Alvin Lustig found all sorts of ways to pull out rabbits from hats and show us an alternate reality. His was a visionary mind, drawn to disrupting the normative patterns of seeing and thinking, because, as he put it, “the incomplete relationship between society and form” troubled him. For Lustig, social needs are inseparable from the world of art and design, which is meant to address social needs with forms that fold within them a humanistic strategy. At Dan Alexander & Co., we believe so, too.
In his body of work, ranging from the Lustig Chair made for Paramount to LA’s Avalon Hotel and other breakthrough design achievements, the most iconic are his +70 dust jackets that he created over the course of his short life (1915-1955).

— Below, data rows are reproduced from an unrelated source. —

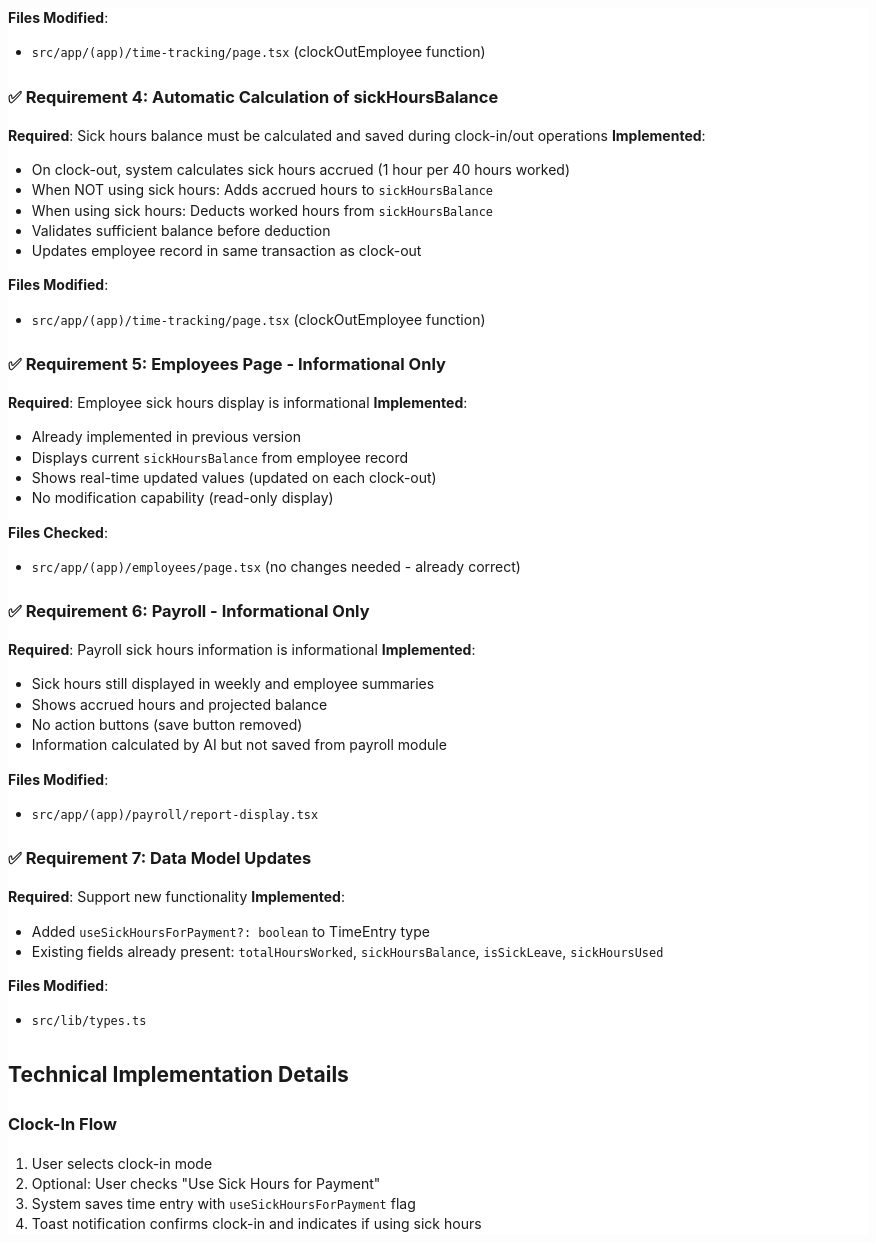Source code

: **Files Modified**:
- `src/app/(app)/time-tracking/page.tsx` (clockOutEmployee function)

### ✅ Requirement 4: Automatic Calculation of sickHoursBalance
**Required**: Sick hours balance must be calculated and saved during clock-in/out operations
**Implemented**:
- On clock-out, system calculates sick hours accrued (1 hour per 40 hours worked)
- When NOT using sick hours: Adds accrued hours to `sickHoursBalance`
- When using sick hours: Deducts worked hours from `sickHoursBalance`
- Validates sufficient balance before deduction
- Updates employee record in same transaction as clock-out

**Files Modified**:
- `src/app/(app)/time-tracking/page.tsx` (clockOutEmployee function)

### ✅ Requirement 5: Employees Page - Informational Only
**Required**: Employee sick hours display is informational
**Implemented**:
- Already implemented in previous version
- Displays current `sickHoursBalance` from employee record
- Shows real-time updated values (updated on each clock-out)
- No modification capability (read-only display)

**Files Checked**:
- `src/app/(app)/employees/page.tsx` (no changes needed - already correct)

### ✅ Requirement 6: Payroll - Informational Only
**Required**: Payroll sick hours information is informational
**Implemented**:
- Sick hours still displayed in weekly and employee summaries
- Shows accrued hours and projected balance
- No action buttons (save button removed)
- Information calculated by AI but not saved from payroll module

**Files Modified**:
- `src/app/(app)/payroll/report-display.tsx`

### ✅ Requirement 7: Data Model Updates
**Required**: Support new functionality
**Implemented**:
- Added `useSickHoursForPayment?: boolean` to TimeEntry type
- Existing fields already present: `totalHoursWorked`, `sickHoursBalance`, `isSickLeave`, `sickHoursUsed`

**Files Modified**:
- `src/lib/types.ts`

## Technical Implementation Details

### Clock-In Flow
1. User selects clock-in mode
2. Optional: User checks "Use Sick Hours for Payment"
3. System saves time entry with `useSickHoursForPayment` flag
4. Toast notification confirms clock-in and indicates if using sick hours
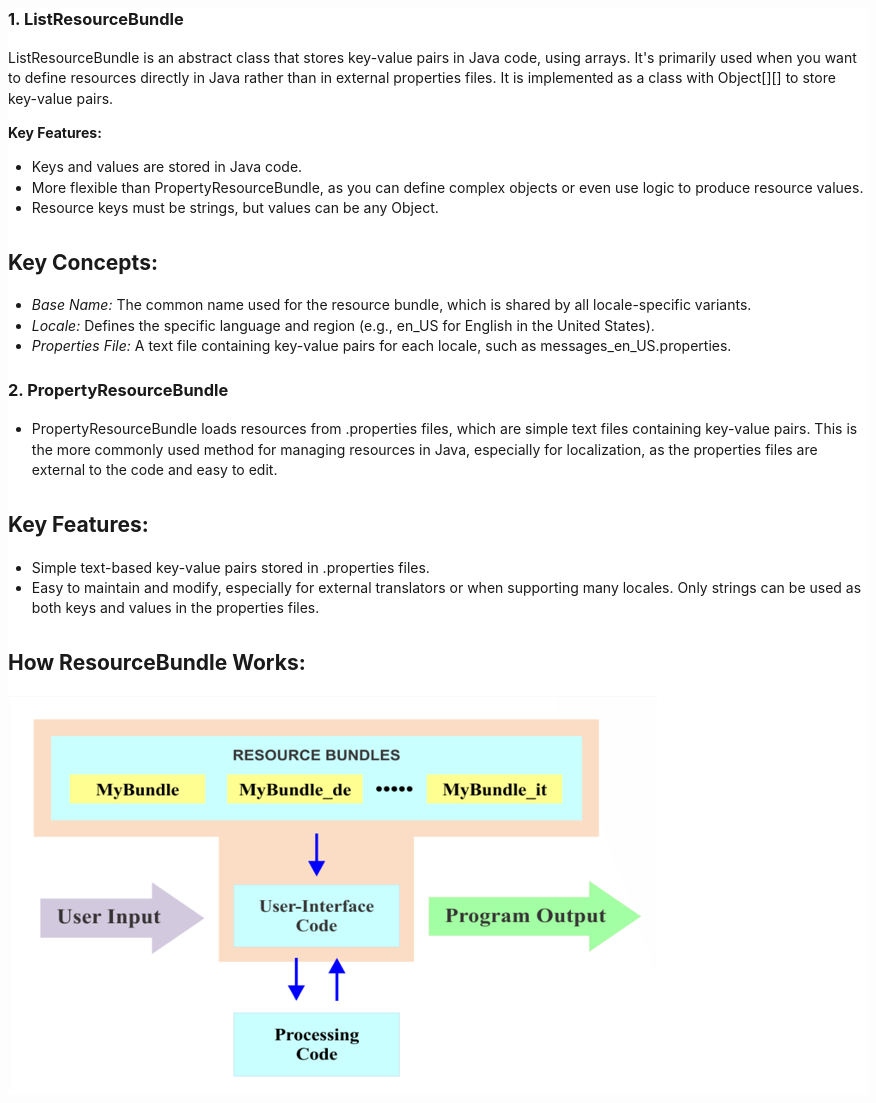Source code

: ### 1. ListResourceBundle
ListResourceBundle is an abstract class that stores key-value pairs in Java code, using arrays. It's primarily used when you want to define resources directly in Java rather than in external properties files. It is implemented as a class with Object[][] to store key-value pairs.

**Key Features:**
 - Keys and values are stored in Java code.
 - More flexible than PropertyResourceBundle, as you can define complex objects or even use logic to produce resource values.
 - Resource keys must be strings, but values can be any Object.

## Key Concepts:
 - *Base Name:* The common name used for the resource bundle, which is shared by all locale-specific variants.
 - *Locale:* Defines the specific language and region (e.g., en_US for English in the United States).
 - *Properties File:* A text file containing key-value pairs for each locale, such as messages_en_US.properties.

### 2. PropertyResourceBundle
 - PropertyResourceBundle loads resources from .properties files, which are simple text files containing key-value pairs. This is the more commonly used method for managing resources in Java, especially for localization, as the properties files are external to the code and easy to edit.

## Key Features:
 - Simple text-based key-value pairs stored in .properties files.
 - Easy to maintain and modify, especially for external translators or when supporting many locales.
Only strings can be used as both keys and values in the properties files.

## How ResourceBundle Works:

![Resource Bundle](/Images/rBundle2.png)
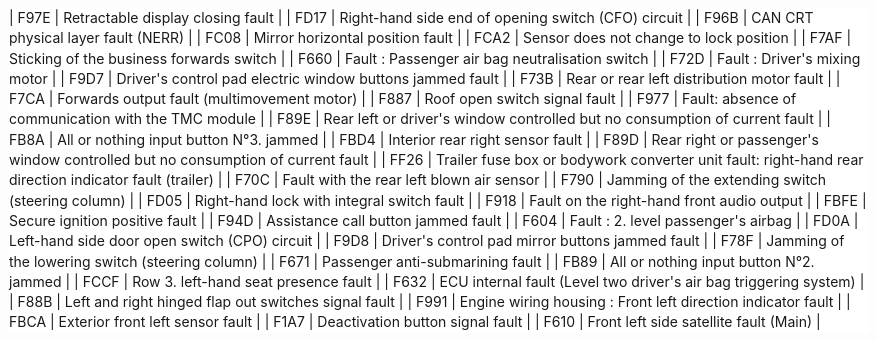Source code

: | F97E | Retractable display closing fault |
| FD17 | Right-hand side end of opening switch (CFO) circuit |
| F96B | CAN CRT physical layer fault (NERR) |
| FC08 | Mirror horizontal position fault |
| FCA2 | Sensor does not change to lock position |
| F7AF | Sticking of the business forwards switch |
| F660 | Fault : Passenger air bag neutralisation switch |
| F72D | Fault : Driver's mixing motor |
| F9D7 | Driver's control pad electric window buttons jammed fault |
| F73B | Rear or rear left distribution motor fault |
| F7CA | Forwards output fault (multimovement motor) |
| F887 | Roof open switch signal fault |
| F977 | Fault: absence of communication with the TMC module |
| F89E | Rear left or driver's window controlled but no consumption of current fault |
| FB8A | All or nothing input button N°3. jammed |
| FBD4 | Interior rear right sensor fault |
| F89D | Rear right or passenger's window controlled but no consumption of current fault |
| FF26 | Trailer fuse box or bodywork converter unit fault: right-hand rear direction indicator fault (trailer) |
| F70C | Fault with the rear left blown air sensor |
| F790 | Jamming of the extending switch (steering column) |
| FD05 | Right-hand lock with integral switch fault |
| F918 | Fault on the right-hand front audio output |
| FBFE | Secure ignition positive fault |
| F94D | Assistance call button jammed fault |
| F604 | Fault : 2. level passenger's airbag |
| FD0A | Left-hand side door open switch (CPO) circuit |
| F9D8 | Driver's control pad mirror buttons jammed fault |
| F78F | Jamming of the lowering switch (steering column) |
| F671 | Passenger anti-submarining fault |
| FB89 | All or nothing input button N°2. jammed |
| FCCF | Row 3. left-hand seat presence fault |
| F632 | ECU internal fault (Level two driver's air bag triggering system) |
| F88B | Left and right hinged flap out switches signal fault |
| F991 | Engine wiring housing : Front left direction indicator fault |
| FBCA | Exterior front left sensor fault |
| F1A7 | Deactivation button signal fault |
| F610 | Front left side satellite fault (Main) |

For him, the image on the front cover must give a sense of where the writer is going, not a summary of their book.
He worked with geometric shapes that he took from his typeface, creating a special style of simple shapes, flat colors, and intensely interesting compositions influenced by Frank Lloyd Wright, with whom he had trained, and inspired by Constructivism, Cubism, Dada, and Bauhaus.
There is one quote of his that we truly identify with in the work that we do at Dan Alexander & Co.: “Never make the mistake of confusing the quality of the form with the specific forms themselves.” Following in the footsteps of this pioneering giant, our design work is strategic to the core, producing forms from which you can pull out a rabbit and make magic happen.